AbbVie Takes Over Galapagos Cystic Fibrosis Collaboration Instead of Walking Away
What is AbbVie thinking? That’s the question of many investors, analysts and industry watchers as the Chicago-based AbbVie decided to buy up researcher partner Galapagos' cystic fibrosis portfolio instead of walking away.
Back in June, the Belgium-based Galapagos’ shares dropped more than 15 percent after dismal topline results from a trial of its C2 corrector GLPG2737 in adult cystic fibrosis patients who are homozygous for the Class II F508del mutation. The drug was being tested in a Phase II trial in patients who had been on a stable treatment with market leader Vertex Pharmaceuticals’ CF drug Orkambi for at least 12 weeks prior to treatment.
Then yesterday Galapagos announced topline interim results from part 1 of its FALCON trial that evaluated GLPG2451 and GLPG2222 with and without GLPG2737 in CF. Part 1 was made up of adult CF patients homozygous for the Class II F508del mutations. The trial to date showed the combinations were well tolerated, but the results otherwise were tepid, with about a 3 percent mean increase in ppFEV1 and a mean decrease from baseline in sweat chloride concentration of approximately 25 mmol/L. Analysts were expecting at least a 5 percent mean increase in ppFEV1. Further two-week treatments with the triple combination didn’t show any improvements.
All indications were that AbbVie was going to abandon the collaboration. Today they announced they were buying it.
AbbVie is revising the agreement, assuming full development and commercial responsibility over the investigational program, including clinical and preclinical compounds. Galapagos will no longer be involved but is eligible for future milestones and royalties. Galapagos will hold the rights to future development of GLPG-2737 in non-CF indications.
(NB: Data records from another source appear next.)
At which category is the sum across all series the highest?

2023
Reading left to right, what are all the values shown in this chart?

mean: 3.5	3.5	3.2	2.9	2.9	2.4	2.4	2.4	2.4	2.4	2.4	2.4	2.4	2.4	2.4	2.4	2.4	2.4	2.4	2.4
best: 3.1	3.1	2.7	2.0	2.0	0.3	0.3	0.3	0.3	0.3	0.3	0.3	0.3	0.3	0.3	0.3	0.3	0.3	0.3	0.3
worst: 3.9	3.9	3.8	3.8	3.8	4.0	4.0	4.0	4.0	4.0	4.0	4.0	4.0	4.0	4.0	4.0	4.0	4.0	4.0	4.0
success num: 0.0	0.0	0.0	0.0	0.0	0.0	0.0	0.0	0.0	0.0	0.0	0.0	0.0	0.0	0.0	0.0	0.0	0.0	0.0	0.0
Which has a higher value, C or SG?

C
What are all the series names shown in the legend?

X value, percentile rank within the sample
AbbVie is paying Galapagos $45 million upfront and up to $200 million in milestones.
“AbbVie has a long-standing commitment to finding improved treatment options for CF and our recent work has resulted in advancements that have broadened our understanding of the molecular and genetic basis of this disease,” stated Michael Severino, AbbVie’s executive vice president of research and development and chief scientific officer.
Michael Yee, an analyst with Jefferies and Co., wrote in a note to clients after the results of the triple combination, “We think the first data out today on triple is disappointing, and it remains to be see if AbbVie is just taking it over to evaluate the options and doesn’t seriously plan to do much or will actually move other future triples into Phase I/II. Currently, the competitor does not appear to have any triples that are of relevance at this time.”
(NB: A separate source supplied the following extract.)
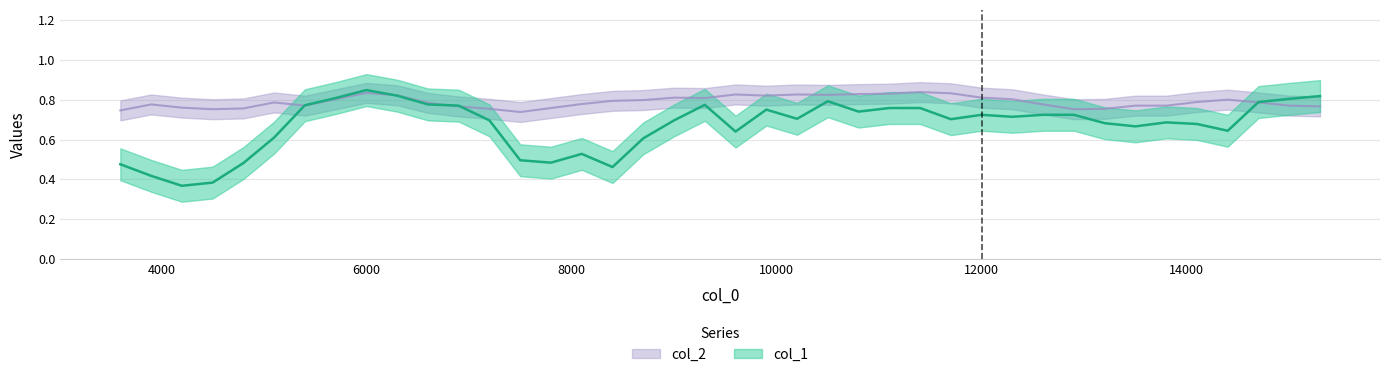

At how many categories does at least one series exceed 0?

40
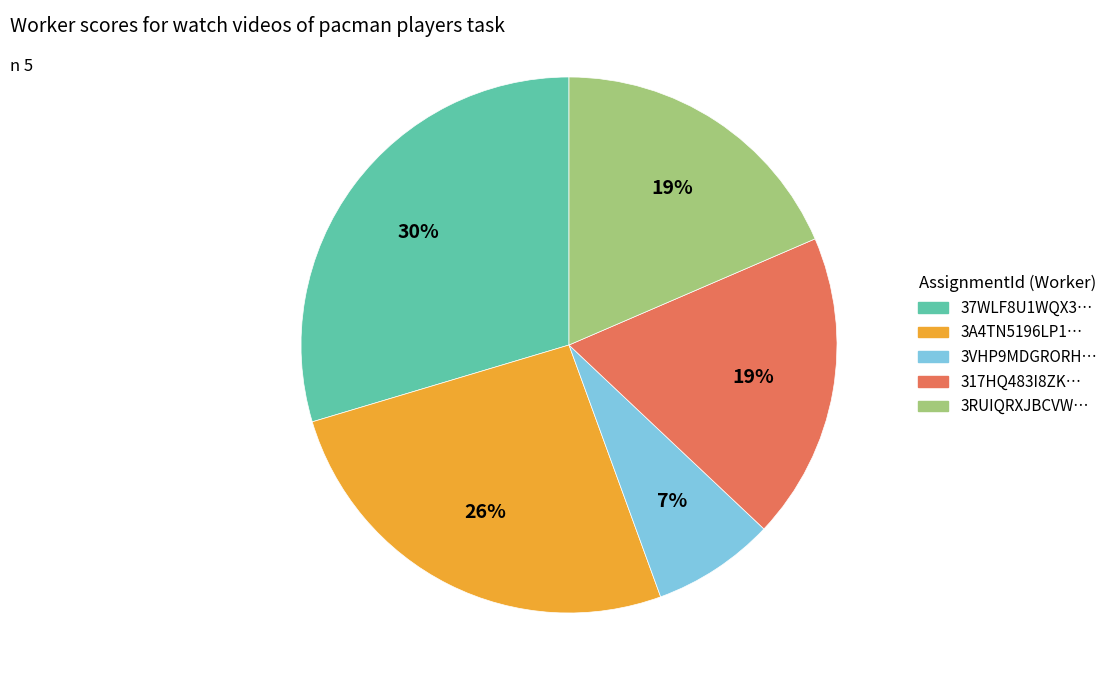

How many slices are in this pie chart?

5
There is a pattern of AbbVie and Galapagos having development deals and AbbVie walking away. In 2015, AbbVie left a $1.4 billion deal for its selective JAK1 inhibitor, filgotinib, which was being developed for rheumatoid arthritis. And in June, AbbVie reportedly gave up on the Galapagos triple combination CF treatments.
Vertex remains the dominant player in the CF market. Last week, Proteostasis Therapeutics announced positive preliminary data from three doublet cohorts of its ongoing Phase I clinical trial of PTI-808 and PTI-801, and an enrollment update from its triplet, PTI-808, PTI-801, and PTI-428. These are very early, but promising.
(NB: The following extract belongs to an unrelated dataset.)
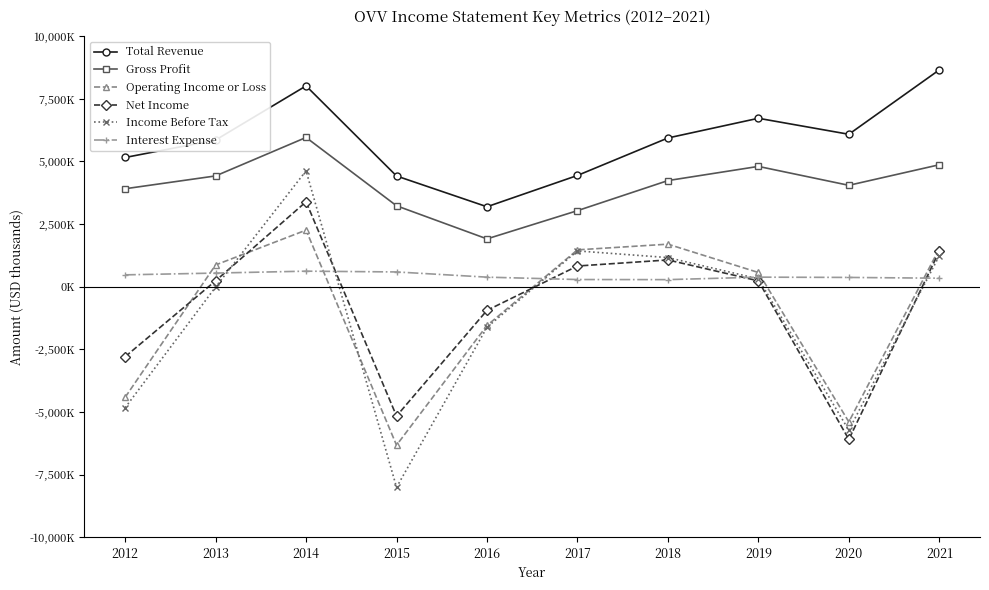

Where do Operating Income or Loss and Income Before Tax first cross each other?

2013 and 2014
“Doublet combinations, the current standard of care for many CF patients, are the benchmark for current treatment in cystic fibrosis,” stated Carsten Schwarz, Head, Adult Cystic Fibrosis Centre, Lung-Transplantation Program, and Endoscopy Unit, Department of Pediatric Pneumology and Immunology, Charite, Berlin University Medical Center. “These data are the first result seen using an entirely new CF doublet, compare favorably to standard of care, and demonstrate the potential of next-generation CFTR modulators to further improve outcomes in this disease.”